The answer must be every line of the records below that holds the word "Breast".
(DATASET EXCERPTS begins)
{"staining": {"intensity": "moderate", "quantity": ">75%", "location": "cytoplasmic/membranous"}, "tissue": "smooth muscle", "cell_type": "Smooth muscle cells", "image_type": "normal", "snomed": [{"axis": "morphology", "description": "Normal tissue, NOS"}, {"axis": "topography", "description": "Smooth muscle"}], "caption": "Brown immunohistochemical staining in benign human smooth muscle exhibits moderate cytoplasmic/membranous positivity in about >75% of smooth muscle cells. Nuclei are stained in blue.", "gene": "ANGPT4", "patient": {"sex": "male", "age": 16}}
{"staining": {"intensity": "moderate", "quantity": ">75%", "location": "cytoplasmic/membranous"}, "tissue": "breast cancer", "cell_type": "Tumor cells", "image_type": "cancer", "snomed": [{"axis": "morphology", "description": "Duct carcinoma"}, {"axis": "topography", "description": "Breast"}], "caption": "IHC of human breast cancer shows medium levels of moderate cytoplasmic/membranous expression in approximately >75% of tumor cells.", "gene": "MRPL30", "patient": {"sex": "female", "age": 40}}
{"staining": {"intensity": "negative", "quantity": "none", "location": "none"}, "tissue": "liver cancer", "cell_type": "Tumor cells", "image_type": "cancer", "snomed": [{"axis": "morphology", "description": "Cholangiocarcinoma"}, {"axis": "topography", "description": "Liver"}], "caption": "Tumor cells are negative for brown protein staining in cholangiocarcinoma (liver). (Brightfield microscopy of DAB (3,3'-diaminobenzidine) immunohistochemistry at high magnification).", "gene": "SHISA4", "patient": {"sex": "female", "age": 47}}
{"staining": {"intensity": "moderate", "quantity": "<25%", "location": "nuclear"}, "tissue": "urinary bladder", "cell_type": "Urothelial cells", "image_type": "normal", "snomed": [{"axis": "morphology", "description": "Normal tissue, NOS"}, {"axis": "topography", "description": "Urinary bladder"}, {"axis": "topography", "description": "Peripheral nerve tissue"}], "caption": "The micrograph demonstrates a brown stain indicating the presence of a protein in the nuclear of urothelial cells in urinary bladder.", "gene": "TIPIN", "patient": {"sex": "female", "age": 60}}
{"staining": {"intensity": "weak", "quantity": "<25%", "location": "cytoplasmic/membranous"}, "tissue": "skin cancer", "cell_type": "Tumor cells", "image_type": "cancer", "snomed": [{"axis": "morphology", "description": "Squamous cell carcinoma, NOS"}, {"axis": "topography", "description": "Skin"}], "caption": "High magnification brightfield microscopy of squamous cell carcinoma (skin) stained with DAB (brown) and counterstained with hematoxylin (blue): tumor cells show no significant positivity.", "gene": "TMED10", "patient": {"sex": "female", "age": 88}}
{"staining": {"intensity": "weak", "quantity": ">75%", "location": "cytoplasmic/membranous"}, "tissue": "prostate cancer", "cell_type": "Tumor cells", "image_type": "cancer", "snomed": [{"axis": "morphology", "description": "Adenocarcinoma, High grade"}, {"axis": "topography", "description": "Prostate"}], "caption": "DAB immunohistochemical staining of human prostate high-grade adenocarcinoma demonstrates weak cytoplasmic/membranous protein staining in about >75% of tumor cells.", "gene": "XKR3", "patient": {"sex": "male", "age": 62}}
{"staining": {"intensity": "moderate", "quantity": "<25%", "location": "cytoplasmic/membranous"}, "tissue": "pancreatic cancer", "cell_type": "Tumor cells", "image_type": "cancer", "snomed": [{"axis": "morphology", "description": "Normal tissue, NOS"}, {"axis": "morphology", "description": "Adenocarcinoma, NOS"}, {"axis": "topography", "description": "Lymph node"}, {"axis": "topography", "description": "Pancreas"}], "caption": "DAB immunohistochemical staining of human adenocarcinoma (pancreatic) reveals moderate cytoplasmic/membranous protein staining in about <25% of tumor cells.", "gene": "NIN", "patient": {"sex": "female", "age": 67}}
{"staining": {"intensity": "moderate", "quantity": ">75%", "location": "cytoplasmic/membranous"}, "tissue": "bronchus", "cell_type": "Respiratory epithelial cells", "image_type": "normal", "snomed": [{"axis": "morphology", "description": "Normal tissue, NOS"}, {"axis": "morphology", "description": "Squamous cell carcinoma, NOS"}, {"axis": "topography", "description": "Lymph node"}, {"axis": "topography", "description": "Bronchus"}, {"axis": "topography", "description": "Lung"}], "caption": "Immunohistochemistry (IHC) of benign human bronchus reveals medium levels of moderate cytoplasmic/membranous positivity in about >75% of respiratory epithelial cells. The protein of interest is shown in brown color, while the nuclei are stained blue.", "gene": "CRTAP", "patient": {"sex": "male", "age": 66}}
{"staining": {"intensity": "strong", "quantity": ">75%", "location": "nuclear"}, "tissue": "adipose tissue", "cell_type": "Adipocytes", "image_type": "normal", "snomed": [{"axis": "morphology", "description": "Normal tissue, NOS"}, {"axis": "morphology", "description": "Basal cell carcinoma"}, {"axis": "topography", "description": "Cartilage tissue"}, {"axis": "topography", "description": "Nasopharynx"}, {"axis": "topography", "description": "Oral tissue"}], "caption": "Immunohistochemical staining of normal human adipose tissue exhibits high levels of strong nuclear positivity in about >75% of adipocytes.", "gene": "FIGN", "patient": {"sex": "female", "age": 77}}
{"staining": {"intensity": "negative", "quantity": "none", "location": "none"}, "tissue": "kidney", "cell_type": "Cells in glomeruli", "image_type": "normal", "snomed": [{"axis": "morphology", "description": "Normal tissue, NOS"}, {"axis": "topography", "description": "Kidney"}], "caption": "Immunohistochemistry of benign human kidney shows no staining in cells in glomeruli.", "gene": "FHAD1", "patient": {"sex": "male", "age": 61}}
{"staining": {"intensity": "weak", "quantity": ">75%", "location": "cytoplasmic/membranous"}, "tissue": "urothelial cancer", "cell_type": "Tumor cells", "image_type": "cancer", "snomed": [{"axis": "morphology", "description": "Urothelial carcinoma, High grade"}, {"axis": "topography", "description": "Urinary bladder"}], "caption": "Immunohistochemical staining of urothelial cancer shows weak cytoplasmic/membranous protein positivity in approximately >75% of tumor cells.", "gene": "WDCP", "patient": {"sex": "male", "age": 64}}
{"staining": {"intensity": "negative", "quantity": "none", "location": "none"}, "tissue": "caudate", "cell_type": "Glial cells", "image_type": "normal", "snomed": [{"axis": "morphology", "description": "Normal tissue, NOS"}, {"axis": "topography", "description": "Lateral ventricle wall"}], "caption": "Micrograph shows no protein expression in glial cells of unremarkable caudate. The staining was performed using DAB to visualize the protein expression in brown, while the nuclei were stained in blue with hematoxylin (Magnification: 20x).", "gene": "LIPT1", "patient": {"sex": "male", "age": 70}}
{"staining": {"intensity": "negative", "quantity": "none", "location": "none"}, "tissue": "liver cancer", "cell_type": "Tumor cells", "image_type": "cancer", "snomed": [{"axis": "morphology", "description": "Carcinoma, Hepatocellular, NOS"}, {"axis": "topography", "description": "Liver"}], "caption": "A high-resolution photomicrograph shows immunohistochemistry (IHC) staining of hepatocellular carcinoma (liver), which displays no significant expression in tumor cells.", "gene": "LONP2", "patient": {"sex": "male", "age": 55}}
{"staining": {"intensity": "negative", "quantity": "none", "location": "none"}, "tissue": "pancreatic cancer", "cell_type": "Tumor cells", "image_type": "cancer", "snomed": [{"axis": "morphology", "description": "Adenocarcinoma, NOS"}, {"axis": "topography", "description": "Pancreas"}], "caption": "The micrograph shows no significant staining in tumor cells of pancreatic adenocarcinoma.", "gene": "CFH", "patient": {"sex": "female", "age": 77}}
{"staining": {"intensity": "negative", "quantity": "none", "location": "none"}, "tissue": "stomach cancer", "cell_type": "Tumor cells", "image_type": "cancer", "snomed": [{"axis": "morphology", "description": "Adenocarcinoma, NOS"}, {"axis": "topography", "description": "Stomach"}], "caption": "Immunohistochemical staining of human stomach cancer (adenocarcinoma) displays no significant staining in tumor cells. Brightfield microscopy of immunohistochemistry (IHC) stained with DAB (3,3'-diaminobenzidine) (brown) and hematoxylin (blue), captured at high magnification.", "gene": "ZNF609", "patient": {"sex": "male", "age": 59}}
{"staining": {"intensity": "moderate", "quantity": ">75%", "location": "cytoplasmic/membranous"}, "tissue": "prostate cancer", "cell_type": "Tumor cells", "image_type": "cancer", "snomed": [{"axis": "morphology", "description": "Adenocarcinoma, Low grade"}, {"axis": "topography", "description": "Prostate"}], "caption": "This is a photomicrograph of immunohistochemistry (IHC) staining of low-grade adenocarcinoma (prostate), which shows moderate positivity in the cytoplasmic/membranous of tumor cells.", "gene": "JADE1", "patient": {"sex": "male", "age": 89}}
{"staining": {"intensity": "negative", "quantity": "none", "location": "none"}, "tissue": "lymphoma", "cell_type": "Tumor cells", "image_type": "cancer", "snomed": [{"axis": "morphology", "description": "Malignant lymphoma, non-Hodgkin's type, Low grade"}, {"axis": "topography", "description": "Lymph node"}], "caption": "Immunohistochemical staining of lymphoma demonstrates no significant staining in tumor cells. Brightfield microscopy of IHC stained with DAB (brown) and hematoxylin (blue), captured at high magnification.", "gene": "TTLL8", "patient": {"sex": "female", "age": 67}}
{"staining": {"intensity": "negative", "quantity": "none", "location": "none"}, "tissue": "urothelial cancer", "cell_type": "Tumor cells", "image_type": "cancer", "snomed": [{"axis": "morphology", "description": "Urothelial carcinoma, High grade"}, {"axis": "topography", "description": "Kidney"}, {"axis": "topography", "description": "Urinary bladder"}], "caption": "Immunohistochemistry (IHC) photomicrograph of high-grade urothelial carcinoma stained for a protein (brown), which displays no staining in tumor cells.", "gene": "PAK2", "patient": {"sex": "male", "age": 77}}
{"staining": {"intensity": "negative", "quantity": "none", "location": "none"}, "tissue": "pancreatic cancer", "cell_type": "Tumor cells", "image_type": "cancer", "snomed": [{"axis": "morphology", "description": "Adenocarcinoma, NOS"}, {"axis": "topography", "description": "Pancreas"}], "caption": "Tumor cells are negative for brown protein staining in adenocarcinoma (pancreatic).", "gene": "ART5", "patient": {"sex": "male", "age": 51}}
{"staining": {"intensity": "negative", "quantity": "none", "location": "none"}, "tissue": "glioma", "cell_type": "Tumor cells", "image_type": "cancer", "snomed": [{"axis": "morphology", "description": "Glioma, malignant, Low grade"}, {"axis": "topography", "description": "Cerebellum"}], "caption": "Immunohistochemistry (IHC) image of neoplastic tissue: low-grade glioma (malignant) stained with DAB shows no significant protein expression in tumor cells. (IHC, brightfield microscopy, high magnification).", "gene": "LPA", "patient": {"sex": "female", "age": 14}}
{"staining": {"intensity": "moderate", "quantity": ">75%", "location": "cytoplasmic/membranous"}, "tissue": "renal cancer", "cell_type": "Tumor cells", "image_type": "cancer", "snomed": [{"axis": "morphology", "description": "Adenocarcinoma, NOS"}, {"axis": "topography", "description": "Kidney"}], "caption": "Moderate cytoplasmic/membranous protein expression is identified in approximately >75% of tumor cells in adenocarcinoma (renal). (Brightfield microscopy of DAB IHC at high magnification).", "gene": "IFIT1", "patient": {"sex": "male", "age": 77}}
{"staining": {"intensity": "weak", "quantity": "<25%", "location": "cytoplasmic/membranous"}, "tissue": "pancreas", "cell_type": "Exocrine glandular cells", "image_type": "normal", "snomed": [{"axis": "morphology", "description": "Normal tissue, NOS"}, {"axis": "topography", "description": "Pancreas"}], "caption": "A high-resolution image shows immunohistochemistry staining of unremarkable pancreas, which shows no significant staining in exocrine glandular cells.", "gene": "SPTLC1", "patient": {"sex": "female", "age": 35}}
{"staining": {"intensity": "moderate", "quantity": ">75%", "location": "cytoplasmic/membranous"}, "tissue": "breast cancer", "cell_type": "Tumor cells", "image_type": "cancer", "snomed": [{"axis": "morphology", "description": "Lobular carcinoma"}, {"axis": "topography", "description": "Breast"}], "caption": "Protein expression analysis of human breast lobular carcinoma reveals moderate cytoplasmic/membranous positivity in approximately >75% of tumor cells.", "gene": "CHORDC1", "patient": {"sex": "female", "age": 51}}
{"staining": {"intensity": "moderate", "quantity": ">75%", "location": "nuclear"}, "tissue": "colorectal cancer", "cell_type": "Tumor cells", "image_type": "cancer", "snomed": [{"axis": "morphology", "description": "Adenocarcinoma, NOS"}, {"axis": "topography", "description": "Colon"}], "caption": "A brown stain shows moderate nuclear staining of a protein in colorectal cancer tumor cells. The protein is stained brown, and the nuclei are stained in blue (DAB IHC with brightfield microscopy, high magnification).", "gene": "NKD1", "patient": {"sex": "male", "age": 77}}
(DATASET EXCERPTS ends)
### ANSWER FOR THIS EXERCISE
{"staining": {"intensity": "moderate", "quantity": ">75%", "location": "cytoplasmic/membranous"}, "tissue": "breast cancer", "cell_type": "Tumor cells", "image_type": "cancer", "snomed": [{"axis": "morphology", "description": "Duct carcinoma"}, {"axis": "topography", "description": "Breast"}], "caption": "IHC of human breast cancer shows medium levels of moderate cytoplasmic/membranous expression in approximately >75% of tumor cells.", "gene": "MRPL30", "patient": {"sex": "female", "age": 40}}
{"staining": {"intensity": "moderate", "quantity": ">75%", "location": "cytoplasmic/membranous"}, "tissue": "breast cancer", "cell_type": "Tumor cells", "image_type": "cancer", "snomed": [{"axis": "morphology", "description": "Lobular carcinoma"}, {"axis": "topography", "description": "Breast"}], "caption": "Protein expression analysis of human breast lobular carcinoma reveals moderate cytoplasmic/membranous positivity in approximately >75% of tumor cells.", "gene": "CHORDC1", "patient": {"sex": "female", "age": 51}}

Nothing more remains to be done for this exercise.